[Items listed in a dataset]

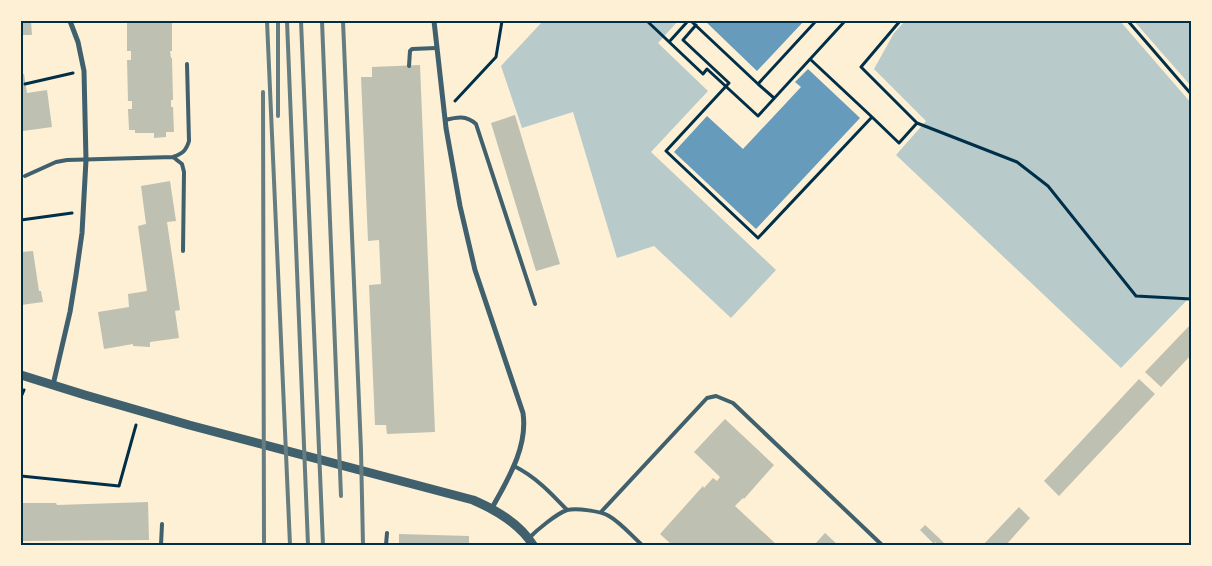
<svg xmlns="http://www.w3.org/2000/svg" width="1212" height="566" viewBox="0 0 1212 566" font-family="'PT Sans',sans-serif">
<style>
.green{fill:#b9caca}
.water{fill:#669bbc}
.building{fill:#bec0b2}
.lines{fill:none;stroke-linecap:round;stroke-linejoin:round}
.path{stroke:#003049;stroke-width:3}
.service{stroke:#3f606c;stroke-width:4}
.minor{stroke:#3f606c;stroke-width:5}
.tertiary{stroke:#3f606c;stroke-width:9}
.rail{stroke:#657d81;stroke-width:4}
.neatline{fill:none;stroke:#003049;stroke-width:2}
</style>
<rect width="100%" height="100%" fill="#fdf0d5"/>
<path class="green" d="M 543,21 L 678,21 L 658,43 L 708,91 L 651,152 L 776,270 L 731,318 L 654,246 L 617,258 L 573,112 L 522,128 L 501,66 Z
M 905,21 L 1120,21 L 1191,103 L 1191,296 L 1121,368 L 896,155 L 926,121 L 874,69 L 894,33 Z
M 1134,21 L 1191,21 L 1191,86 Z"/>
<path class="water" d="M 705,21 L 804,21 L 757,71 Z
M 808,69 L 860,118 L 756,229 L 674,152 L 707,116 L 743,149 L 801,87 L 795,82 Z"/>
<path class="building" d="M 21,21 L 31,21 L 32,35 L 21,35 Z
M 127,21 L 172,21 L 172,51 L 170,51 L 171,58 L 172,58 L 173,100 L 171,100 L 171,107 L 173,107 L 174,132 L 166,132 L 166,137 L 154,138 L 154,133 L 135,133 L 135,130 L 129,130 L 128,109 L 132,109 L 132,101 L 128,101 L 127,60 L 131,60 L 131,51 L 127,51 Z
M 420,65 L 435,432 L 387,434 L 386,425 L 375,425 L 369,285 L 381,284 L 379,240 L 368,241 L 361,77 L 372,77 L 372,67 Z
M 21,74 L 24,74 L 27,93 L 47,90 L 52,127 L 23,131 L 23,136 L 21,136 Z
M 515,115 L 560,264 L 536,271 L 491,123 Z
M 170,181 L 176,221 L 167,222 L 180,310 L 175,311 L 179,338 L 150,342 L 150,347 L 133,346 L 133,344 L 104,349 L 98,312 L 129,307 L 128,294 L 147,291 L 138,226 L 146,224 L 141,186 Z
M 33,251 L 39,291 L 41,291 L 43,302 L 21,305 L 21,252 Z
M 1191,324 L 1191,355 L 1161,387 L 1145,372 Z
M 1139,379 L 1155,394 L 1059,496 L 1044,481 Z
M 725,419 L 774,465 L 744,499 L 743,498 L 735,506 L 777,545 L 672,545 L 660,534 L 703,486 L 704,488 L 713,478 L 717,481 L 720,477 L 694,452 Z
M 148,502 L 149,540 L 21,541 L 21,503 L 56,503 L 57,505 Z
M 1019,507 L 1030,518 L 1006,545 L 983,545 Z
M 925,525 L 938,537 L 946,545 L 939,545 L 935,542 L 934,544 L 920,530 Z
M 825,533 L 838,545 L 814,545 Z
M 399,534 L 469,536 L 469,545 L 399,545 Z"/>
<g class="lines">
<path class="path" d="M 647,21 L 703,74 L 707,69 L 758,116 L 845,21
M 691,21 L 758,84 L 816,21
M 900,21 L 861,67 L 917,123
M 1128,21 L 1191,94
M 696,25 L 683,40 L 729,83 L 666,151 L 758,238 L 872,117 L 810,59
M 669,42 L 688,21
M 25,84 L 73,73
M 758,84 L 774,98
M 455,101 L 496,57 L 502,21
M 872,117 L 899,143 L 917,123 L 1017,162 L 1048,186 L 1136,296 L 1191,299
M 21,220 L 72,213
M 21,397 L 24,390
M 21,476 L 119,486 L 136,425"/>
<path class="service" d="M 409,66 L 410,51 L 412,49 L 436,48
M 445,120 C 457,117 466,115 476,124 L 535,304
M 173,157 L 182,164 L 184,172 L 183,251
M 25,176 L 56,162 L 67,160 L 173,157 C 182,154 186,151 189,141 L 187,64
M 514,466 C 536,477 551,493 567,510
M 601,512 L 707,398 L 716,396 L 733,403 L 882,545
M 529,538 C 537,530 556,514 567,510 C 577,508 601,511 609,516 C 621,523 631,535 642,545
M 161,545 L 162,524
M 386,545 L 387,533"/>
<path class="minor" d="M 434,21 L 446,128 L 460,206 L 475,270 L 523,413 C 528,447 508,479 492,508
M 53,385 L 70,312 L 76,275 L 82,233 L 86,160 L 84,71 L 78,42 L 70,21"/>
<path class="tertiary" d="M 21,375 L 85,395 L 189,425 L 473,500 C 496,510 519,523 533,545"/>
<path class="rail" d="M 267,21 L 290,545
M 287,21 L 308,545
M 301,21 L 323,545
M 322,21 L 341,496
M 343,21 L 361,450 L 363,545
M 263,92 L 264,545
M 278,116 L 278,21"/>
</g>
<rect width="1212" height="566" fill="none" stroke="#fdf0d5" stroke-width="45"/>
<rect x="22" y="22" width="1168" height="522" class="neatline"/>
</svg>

--

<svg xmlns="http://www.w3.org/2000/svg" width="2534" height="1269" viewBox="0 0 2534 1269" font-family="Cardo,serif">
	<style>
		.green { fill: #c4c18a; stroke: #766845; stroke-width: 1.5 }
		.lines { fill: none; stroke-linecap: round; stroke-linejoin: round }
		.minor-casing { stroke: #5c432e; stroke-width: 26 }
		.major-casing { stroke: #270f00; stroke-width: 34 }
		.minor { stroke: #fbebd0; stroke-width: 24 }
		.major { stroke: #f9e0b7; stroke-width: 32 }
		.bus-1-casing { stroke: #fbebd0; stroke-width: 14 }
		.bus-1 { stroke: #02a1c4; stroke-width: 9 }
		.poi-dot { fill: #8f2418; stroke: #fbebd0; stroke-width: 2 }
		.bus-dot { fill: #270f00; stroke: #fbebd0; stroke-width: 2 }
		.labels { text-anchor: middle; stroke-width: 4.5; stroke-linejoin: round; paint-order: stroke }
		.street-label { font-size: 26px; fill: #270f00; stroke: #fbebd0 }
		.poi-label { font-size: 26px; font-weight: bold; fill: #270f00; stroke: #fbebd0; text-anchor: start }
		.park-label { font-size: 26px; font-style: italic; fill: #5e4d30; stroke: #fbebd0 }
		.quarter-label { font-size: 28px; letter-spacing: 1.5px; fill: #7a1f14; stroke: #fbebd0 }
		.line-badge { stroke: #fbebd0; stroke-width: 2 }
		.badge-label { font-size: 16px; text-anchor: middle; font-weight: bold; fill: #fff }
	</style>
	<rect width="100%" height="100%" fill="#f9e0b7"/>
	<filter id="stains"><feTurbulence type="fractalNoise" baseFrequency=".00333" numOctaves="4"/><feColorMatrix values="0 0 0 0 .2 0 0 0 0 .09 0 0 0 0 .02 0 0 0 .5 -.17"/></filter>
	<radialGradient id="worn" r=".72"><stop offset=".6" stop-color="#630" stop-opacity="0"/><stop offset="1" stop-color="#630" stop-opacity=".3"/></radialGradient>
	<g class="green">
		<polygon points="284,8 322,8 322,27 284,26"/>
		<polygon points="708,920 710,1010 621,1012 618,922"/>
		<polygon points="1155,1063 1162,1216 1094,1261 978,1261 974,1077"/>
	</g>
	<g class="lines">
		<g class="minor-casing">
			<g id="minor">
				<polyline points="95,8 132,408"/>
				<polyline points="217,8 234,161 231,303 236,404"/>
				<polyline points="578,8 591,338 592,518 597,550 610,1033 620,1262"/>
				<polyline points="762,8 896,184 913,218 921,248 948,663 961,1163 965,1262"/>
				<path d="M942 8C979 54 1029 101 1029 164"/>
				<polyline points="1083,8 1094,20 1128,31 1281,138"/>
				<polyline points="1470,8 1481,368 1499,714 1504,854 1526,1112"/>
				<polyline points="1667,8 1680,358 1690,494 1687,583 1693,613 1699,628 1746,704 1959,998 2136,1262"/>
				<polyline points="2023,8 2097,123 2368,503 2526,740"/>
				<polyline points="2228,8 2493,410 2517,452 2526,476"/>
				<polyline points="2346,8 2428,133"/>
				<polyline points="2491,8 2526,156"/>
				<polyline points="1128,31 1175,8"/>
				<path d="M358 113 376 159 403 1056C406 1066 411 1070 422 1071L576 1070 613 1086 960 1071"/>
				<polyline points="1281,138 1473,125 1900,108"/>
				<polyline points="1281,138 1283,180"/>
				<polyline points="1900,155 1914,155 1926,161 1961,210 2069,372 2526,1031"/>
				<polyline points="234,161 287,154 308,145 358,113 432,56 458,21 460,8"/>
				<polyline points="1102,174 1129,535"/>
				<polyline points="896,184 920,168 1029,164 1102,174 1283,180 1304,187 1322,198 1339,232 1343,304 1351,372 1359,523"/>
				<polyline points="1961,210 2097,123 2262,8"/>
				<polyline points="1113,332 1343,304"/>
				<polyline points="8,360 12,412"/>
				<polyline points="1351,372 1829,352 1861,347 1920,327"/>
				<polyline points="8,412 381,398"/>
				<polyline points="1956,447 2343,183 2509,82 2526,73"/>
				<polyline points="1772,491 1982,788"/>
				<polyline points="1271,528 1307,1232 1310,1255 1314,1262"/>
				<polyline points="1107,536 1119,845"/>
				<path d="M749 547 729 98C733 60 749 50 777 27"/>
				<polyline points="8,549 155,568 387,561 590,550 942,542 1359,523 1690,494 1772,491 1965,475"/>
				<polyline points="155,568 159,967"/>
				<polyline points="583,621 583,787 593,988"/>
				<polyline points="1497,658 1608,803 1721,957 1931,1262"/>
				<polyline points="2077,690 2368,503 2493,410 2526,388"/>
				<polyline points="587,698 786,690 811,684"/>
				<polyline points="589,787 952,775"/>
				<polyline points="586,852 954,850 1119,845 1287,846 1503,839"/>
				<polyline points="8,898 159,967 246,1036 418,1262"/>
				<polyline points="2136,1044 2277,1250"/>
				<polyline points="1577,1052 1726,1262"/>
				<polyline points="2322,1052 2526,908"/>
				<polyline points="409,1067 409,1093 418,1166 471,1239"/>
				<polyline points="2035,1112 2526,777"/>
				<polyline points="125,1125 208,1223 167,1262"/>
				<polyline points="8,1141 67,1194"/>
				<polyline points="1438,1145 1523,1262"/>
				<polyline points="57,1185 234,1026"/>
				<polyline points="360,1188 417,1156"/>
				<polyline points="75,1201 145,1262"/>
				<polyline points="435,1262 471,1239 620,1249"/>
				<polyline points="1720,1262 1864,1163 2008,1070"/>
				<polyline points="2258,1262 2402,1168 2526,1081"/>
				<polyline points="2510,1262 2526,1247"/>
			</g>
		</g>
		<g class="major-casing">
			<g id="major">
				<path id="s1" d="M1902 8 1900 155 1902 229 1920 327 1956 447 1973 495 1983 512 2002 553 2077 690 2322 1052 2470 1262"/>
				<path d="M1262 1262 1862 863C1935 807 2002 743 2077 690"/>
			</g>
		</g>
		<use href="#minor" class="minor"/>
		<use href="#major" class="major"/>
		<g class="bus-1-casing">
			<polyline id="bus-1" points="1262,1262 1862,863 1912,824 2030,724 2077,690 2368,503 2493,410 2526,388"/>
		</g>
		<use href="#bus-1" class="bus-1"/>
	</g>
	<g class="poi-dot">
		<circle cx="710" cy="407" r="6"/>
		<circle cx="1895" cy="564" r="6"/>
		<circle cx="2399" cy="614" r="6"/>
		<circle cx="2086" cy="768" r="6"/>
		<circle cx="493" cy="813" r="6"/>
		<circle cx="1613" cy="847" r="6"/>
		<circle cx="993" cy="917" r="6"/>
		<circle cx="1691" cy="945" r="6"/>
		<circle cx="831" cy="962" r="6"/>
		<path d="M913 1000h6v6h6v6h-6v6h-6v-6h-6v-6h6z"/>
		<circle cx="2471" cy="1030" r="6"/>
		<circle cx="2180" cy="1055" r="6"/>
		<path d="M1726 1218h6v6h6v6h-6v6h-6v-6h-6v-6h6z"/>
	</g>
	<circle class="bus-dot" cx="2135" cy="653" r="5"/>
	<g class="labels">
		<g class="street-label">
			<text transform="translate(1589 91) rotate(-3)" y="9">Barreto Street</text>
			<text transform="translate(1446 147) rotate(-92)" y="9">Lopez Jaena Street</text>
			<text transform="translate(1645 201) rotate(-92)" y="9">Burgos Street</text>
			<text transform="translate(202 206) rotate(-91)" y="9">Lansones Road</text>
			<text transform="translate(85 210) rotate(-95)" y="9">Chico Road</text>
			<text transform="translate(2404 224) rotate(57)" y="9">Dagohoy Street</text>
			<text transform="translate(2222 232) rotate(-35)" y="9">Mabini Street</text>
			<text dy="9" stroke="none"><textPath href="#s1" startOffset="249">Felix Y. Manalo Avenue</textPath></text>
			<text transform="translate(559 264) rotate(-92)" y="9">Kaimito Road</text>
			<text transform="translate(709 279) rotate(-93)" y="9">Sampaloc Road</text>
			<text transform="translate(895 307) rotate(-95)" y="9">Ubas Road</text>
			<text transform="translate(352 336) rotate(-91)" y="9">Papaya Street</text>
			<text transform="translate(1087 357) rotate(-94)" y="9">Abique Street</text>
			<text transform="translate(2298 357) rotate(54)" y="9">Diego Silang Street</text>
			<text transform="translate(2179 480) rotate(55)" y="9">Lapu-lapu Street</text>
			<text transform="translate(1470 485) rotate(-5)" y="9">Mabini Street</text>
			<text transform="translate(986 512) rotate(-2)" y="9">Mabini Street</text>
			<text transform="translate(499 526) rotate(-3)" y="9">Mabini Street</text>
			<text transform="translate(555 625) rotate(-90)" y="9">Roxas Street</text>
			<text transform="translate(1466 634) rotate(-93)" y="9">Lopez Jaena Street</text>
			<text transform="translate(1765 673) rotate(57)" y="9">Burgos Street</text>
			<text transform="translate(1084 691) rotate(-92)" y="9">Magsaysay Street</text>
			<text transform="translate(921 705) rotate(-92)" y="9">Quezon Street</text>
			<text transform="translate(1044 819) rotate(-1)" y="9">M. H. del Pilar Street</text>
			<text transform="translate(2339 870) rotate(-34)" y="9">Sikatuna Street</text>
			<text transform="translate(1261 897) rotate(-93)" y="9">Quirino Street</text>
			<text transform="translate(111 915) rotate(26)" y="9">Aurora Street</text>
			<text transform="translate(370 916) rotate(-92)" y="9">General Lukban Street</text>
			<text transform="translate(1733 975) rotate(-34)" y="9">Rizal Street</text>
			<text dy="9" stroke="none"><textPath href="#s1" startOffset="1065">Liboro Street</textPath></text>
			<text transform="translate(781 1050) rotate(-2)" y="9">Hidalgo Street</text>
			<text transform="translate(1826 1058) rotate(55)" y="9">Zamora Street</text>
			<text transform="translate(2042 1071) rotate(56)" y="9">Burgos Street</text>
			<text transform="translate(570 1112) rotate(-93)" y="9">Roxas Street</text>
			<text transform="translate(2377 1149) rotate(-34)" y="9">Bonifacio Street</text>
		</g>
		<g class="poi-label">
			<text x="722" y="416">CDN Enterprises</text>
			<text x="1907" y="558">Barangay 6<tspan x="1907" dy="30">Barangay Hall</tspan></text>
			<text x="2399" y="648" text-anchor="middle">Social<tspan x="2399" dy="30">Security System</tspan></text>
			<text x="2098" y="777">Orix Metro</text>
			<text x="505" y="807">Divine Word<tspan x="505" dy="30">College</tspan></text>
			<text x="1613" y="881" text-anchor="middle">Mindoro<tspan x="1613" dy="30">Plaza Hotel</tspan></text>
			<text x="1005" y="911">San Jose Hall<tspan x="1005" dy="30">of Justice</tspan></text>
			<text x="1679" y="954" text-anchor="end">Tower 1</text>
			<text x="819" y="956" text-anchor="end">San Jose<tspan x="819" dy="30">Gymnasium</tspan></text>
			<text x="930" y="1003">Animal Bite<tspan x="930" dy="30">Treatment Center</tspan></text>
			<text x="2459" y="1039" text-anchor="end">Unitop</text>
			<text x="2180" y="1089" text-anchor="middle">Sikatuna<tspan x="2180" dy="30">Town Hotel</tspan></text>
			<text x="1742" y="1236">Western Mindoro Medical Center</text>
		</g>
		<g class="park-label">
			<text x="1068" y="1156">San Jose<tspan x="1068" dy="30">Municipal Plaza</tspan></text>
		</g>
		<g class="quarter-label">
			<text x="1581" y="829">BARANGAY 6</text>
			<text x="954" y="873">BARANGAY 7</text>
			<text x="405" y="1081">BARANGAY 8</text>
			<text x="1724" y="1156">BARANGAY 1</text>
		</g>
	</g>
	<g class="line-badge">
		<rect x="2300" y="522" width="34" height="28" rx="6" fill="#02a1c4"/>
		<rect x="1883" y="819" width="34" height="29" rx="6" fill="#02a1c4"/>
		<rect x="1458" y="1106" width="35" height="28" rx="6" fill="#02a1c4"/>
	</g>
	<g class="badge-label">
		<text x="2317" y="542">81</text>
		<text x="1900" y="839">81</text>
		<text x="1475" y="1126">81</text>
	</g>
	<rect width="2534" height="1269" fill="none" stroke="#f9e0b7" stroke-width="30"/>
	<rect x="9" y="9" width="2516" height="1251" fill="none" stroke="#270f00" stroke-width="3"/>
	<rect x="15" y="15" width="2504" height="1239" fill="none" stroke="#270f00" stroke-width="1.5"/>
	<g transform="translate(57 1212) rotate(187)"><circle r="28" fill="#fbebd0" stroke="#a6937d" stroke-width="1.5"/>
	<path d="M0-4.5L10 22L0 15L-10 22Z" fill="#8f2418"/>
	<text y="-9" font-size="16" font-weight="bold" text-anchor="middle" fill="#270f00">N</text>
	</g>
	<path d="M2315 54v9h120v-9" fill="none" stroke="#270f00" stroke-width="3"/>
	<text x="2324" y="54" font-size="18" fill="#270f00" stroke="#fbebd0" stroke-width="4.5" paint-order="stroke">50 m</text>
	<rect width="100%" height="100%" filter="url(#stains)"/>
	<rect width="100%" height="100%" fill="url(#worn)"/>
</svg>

...

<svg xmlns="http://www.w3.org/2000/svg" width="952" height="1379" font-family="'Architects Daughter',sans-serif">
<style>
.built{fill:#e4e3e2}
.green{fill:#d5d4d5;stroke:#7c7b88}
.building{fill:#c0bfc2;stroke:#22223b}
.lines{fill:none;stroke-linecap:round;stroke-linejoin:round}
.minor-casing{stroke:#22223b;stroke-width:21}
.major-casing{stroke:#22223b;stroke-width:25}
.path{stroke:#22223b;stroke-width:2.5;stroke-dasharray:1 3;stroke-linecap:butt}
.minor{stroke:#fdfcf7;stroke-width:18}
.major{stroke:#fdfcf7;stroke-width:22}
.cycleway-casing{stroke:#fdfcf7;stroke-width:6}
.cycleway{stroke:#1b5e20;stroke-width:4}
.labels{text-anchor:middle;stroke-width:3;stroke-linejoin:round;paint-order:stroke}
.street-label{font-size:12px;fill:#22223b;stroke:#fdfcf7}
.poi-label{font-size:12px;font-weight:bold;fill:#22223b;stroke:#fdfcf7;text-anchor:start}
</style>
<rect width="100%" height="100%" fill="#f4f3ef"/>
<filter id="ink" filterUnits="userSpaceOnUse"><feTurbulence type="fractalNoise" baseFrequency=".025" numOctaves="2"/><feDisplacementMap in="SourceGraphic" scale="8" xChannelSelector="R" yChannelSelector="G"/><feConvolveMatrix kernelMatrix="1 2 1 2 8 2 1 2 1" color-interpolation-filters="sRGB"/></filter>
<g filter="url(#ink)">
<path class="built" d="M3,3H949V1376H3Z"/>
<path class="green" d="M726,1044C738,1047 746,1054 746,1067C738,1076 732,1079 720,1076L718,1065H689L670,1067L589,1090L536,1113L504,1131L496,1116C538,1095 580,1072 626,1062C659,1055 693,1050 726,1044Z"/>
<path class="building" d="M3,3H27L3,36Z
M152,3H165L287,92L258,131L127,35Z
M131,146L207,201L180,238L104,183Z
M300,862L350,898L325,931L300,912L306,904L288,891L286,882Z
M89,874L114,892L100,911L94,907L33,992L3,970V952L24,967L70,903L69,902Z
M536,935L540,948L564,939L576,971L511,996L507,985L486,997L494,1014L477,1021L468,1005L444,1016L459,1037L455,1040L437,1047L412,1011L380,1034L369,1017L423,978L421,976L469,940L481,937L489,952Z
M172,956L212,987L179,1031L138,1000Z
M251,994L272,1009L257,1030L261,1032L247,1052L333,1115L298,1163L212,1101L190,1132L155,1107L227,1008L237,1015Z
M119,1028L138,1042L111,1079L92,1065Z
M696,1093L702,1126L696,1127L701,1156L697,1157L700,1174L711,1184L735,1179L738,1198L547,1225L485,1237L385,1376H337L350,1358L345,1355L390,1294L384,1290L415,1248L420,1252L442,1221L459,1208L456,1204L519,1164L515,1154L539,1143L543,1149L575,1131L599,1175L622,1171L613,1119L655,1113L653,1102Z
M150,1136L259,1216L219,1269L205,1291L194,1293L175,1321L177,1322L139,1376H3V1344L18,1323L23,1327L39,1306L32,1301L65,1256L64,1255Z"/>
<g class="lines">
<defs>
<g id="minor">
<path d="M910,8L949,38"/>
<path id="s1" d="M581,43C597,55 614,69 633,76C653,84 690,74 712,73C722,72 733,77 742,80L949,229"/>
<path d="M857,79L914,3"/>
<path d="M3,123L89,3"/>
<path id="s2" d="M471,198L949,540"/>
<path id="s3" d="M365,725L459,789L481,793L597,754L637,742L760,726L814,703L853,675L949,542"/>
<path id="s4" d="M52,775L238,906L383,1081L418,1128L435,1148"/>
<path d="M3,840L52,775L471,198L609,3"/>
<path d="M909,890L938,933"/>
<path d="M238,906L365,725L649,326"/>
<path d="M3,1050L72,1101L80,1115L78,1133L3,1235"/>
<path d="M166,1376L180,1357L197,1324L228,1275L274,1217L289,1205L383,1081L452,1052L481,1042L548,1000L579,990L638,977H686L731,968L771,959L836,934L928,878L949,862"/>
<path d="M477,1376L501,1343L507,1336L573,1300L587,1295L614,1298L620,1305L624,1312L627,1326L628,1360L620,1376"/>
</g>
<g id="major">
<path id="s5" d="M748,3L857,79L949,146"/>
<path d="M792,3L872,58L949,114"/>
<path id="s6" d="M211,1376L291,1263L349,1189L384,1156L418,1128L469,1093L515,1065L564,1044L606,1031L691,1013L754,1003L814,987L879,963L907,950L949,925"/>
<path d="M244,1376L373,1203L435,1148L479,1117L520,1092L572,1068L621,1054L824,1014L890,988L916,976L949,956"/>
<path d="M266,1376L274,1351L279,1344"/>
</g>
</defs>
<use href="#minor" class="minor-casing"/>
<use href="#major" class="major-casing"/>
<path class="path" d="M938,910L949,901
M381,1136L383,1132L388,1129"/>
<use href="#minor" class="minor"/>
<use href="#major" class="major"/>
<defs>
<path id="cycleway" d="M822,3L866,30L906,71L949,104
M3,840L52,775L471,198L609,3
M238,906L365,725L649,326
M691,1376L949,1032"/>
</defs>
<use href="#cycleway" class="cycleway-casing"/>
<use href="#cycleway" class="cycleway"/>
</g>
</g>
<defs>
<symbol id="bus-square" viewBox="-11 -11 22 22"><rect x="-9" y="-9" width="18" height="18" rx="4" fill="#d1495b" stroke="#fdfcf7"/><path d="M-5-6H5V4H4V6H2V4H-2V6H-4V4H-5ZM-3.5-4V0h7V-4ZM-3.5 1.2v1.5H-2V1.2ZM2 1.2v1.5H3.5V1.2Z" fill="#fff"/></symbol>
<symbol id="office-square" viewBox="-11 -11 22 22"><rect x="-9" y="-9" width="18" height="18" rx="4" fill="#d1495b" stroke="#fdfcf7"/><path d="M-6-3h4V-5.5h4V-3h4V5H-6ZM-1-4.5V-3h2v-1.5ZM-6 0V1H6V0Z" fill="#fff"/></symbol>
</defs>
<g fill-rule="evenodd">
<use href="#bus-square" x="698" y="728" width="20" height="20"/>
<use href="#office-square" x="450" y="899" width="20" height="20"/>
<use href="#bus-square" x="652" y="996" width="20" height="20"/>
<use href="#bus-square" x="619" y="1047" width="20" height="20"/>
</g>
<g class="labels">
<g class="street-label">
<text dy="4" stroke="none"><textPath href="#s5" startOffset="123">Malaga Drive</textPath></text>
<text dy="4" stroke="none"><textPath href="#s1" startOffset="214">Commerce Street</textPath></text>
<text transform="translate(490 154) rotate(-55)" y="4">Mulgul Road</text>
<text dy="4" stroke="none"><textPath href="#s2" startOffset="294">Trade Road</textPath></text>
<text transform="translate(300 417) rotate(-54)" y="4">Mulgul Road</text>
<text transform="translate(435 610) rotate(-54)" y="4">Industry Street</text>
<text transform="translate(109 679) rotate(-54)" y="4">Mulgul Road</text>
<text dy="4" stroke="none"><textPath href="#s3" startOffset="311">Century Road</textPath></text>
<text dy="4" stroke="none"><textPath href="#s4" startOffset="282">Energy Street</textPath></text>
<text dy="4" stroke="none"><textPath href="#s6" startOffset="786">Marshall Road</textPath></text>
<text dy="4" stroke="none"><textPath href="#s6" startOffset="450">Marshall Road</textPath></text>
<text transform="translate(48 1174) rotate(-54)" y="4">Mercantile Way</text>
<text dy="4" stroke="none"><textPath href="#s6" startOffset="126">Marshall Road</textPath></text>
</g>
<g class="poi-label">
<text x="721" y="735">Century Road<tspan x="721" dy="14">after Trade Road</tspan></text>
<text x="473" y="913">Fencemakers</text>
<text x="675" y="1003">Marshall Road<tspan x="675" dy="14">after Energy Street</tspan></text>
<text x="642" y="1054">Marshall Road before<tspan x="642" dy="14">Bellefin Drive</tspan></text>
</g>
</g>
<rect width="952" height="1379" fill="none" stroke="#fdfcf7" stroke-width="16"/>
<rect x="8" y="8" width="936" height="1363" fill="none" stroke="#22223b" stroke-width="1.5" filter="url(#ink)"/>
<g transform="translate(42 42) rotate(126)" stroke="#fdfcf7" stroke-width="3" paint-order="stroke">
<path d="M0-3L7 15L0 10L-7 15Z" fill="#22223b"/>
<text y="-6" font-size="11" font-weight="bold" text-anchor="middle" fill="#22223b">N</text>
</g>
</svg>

__What to produce__. If a line contains the word "numOctaves", count it; give the total for the entries above and nothing else.

__Result for this exercise__. 2